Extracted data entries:
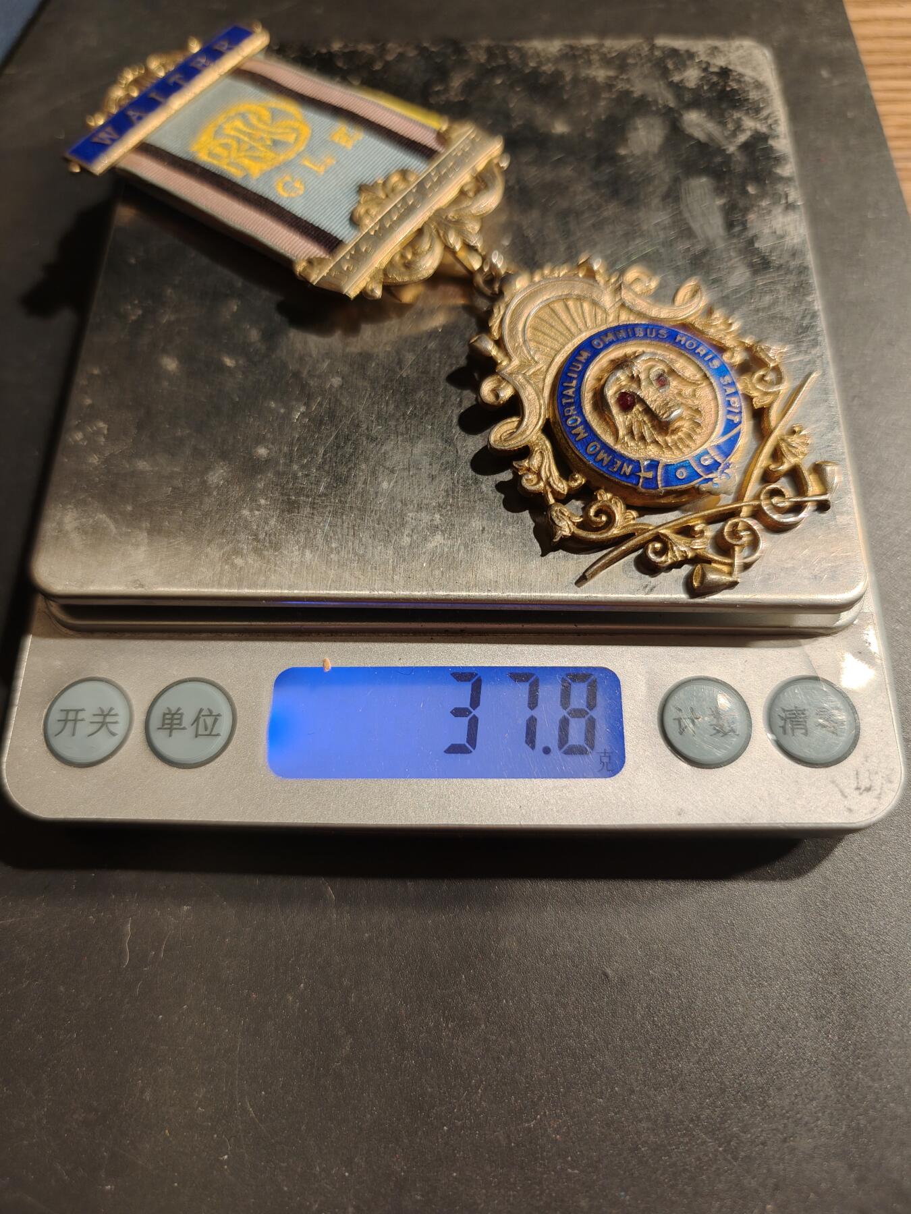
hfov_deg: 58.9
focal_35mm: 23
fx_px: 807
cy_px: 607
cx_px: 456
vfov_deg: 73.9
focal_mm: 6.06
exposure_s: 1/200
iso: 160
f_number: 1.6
--
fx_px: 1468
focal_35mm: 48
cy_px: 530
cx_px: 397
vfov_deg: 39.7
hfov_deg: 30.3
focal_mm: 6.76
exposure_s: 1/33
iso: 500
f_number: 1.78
* * *
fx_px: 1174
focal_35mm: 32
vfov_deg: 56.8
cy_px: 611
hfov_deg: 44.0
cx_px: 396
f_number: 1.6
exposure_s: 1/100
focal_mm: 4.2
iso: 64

▸ **Requirement**
In the entries above, find the line holding "vfov_deg: 39.7" and the line holding "f_number: 1.78", then retype exactly those two lines and every line between them, and nothing else.

▸ **Response**
vfov_deg: 39.7
hfov_deg: 30.3
focal_mm: 6.76
exposure_s: 1/33
iso: 500
f_number: 1.78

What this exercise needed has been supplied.